Return the material below exactly, but only from the line with "318 566 1501" through the line with "112 1207 3592", and without its pictures.

● TASK MATERIAL
+ + + + +
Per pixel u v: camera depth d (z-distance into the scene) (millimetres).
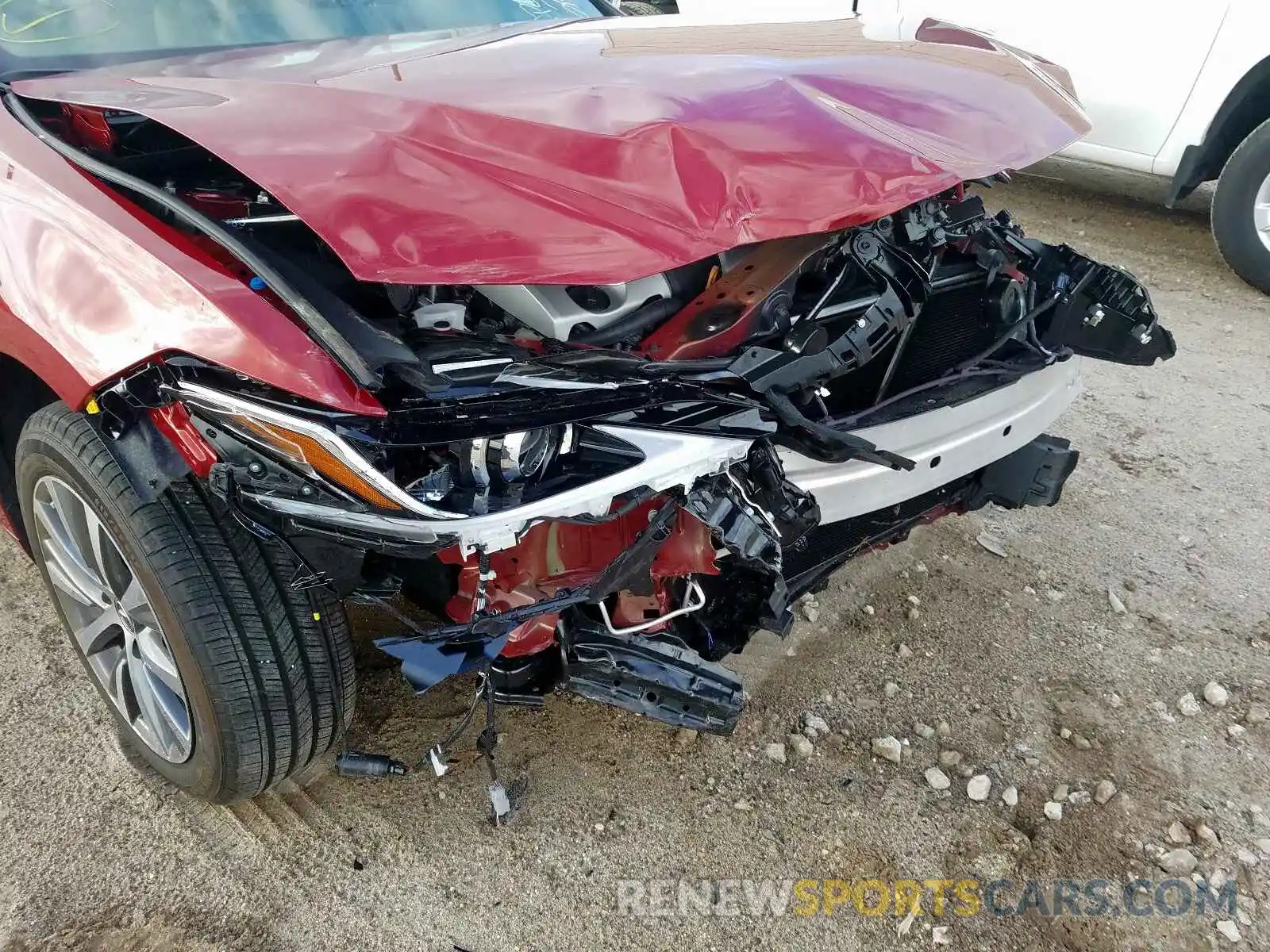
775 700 2336
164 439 1554
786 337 1748
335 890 1850
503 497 1447
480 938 1771
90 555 1871
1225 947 1806
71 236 1609
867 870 1935
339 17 2504
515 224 1518
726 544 1579
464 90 1822
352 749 2129
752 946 1780
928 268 1977
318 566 1501
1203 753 2238
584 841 1965
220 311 1437
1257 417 3705
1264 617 2680
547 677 1812
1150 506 3154
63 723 2213
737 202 1642
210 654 1612
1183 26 4703
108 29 2262
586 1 3045
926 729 2271
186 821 1984
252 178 1473
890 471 1886
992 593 2740
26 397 2045
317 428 1364
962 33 2623
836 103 1922
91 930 1762
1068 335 2438
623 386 1549
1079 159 5379
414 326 1658
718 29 2498
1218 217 4875
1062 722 2312
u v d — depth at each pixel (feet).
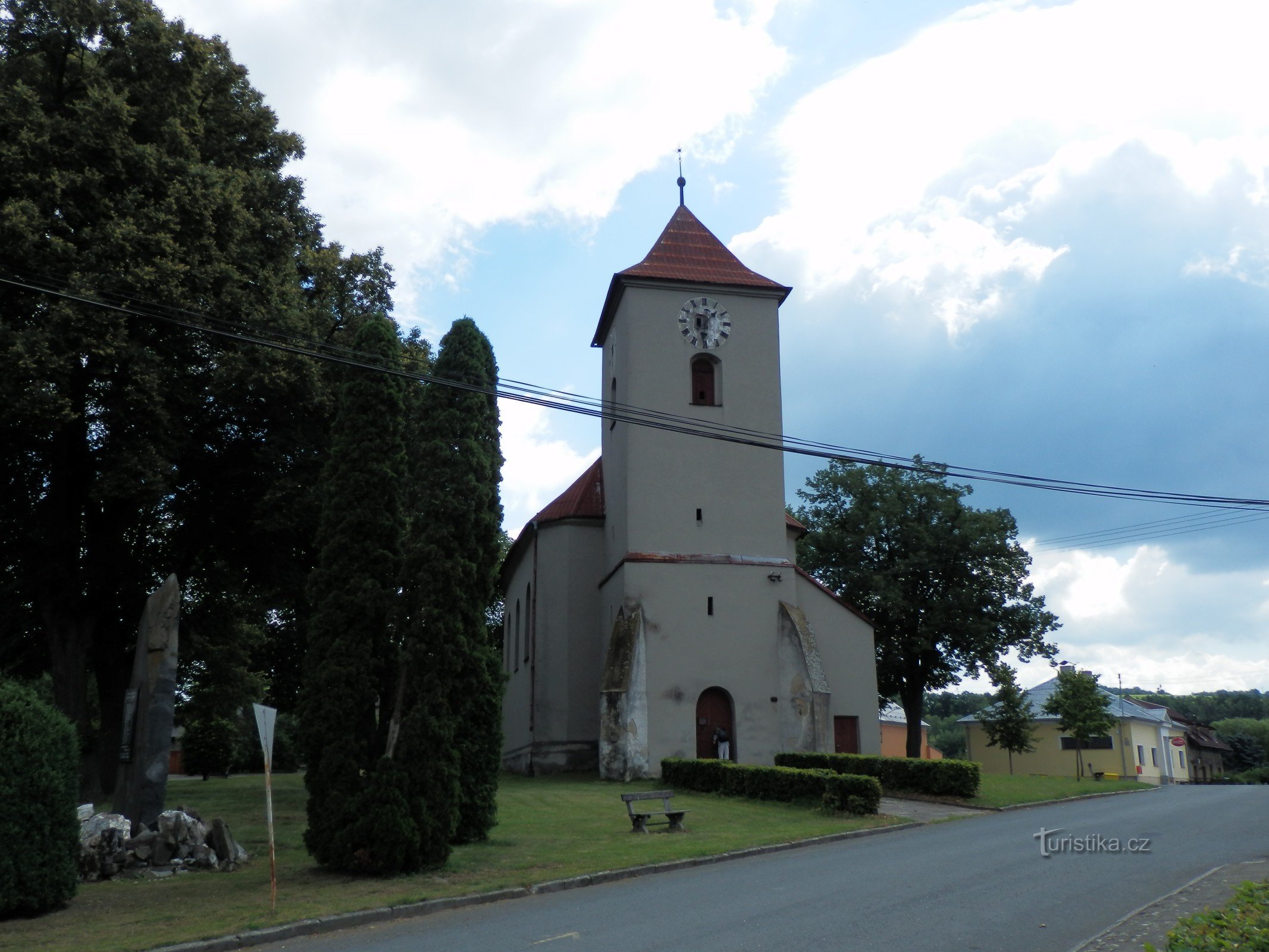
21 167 74.69
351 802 50.34
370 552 54.08
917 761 85.56
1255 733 302.04
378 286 107.24
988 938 34.06
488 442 60.08
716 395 117.70
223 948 37.37
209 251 82.38
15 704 43.16
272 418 87.04
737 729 106.93
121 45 85.20
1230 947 26.40
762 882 46.68
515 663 142.92
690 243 124.88
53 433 77.87
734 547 112.47
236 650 118.73
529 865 52.01
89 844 50.11
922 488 152.76
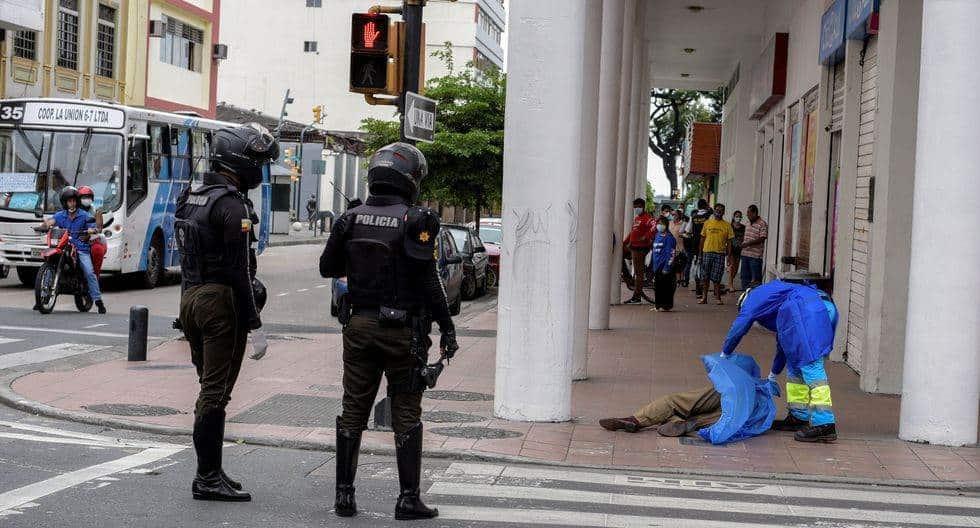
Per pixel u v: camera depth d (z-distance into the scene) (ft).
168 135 86.89
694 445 31.58
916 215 32.68
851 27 48.49
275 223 187.62
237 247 22.86
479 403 37.37
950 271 32.12
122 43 131.75
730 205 119.85
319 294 84.07
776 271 80.02
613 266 82.23
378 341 21.95
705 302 85.15
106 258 78.23
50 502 22.57
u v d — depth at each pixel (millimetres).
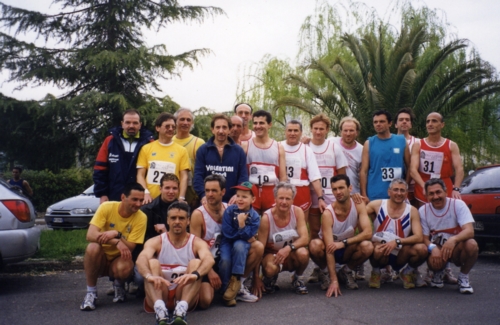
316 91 17188
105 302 5703
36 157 24578
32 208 6590
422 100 16516
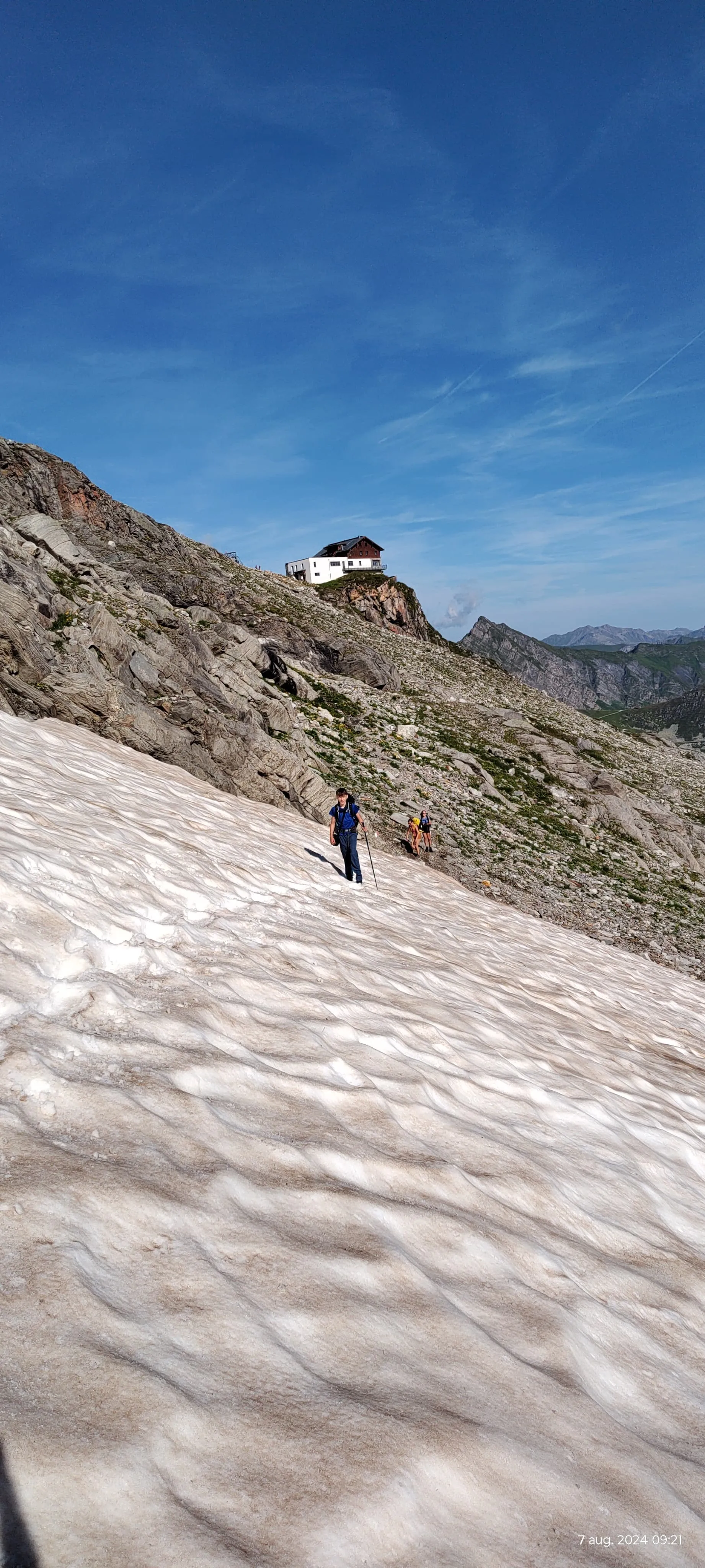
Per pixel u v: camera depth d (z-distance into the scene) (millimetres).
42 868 7762
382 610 95375
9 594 21469
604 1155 7238
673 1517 3141
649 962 25453
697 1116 10070
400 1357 3424
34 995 5504
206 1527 2326
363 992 8953
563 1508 2932
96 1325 2928
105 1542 2182
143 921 7895
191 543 80500
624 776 59281
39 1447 2357
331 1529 2449
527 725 55906
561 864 34594
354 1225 4285
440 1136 6066
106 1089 4617
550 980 15875
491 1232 4891
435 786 38906
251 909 10727
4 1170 3580
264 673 44219
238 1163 4430
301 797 27609
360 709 49219
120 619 28125
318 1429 2822
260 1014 6902
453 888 25547
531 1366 3756
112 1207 3592
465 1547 2596
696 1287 5480
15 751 14445
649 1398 4023
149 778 19375
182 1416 2660
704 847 45344
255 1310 3348
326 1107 5703
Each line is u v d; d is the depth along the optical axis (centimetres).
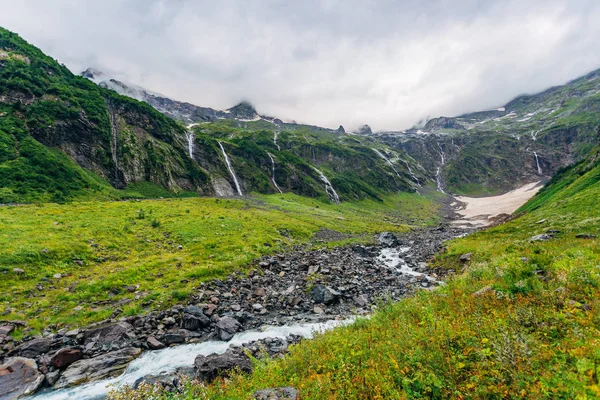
+ + + + +
● RESPONSE TO THE TASK
318 566 1501
1203 753 2238
584 841 1965
220 311 1437
1257 417 3705
1264 617 2680
547 677 1812
1150 506 3154
63 723 2213
737 202 1642
210 654 1612
1183 26 4703
108 29 2262
586 1 3045
926 729 2271
186 821 1984
252 178 1473
890 471 1886
992 593 2740
26 397 2045
317 428 1364
962 33 2623
836 103 1922
91 930 1762
1068 335 2438
623 386 1549
1079 159 5379
414 326 1658
718 29 2498
1218 217 4875
1062 722 2312
u v d — depth at each pixel (feet).
21 167 74.69
351 802 50.34
370 552 54.08
917 761 85.56
1255 733 302.04
378 286 107.24
988 938 34.06
488 442 60.08
716 395 117.70
223 948 37.37
209 251 82.38
15 704 43.16
272 418 87.04
737 729 106.93
121 45 85.20
1230 947 26.40
762 882 46.68
515 663 142.92
690 243 124.88
53 433 77.87
734 547 112.47
236 650 118.73
529 865 52.01
89 844 50.11
922 488 152.76
Per pixel u v: camera depth d (z-distance into the scene) (ft).
168 135 86.89
694 445 31.58
916 215 32.68
851 27 48.49
275 223 187.62
237 247 22.86
479 403 37.37
950 271 32.12
122 43 131.75
730 205 119.85
319 294 84.07
776 271 80.02
613 266 82.23
378 341 21.95
705 302 85.15
106 258 78.23
50 502 22.57
u v d — depth at each pixel (millimetres).
316 91 17188
105 302 5703
36 157 24578
32 208 6590
422 100 16516
Per pixel u v: camera depth d (z-distance into the scene) (millimetres).
42 868 7762
382 610 95375
9 594 21469
604 1155 7238
673 1517 3141
649 962 25453
697 1116 10070
400 1357 3424
34 995 5504
206 1527 2326
363 992 8953
563 1508 2932
96 1325 2928
105 1542 2182
143 921 7895
191 543 80500
624 776 59281
39 1447 2357
331 1529 2449
527 725 55906
561 864 34594
354 1225 4285
440 1136 6066
106 1089 4617
550 980 15875
491 1232 4891
435 786 38906
251 909 10727
4 1170 3580
264 673 44219
238 1163 4430
301 797 27609
360 709 49219
120 619 28125
318 1429 2822
260 1014 6902
453 888 25547
531 1366 3756
112 1207 3592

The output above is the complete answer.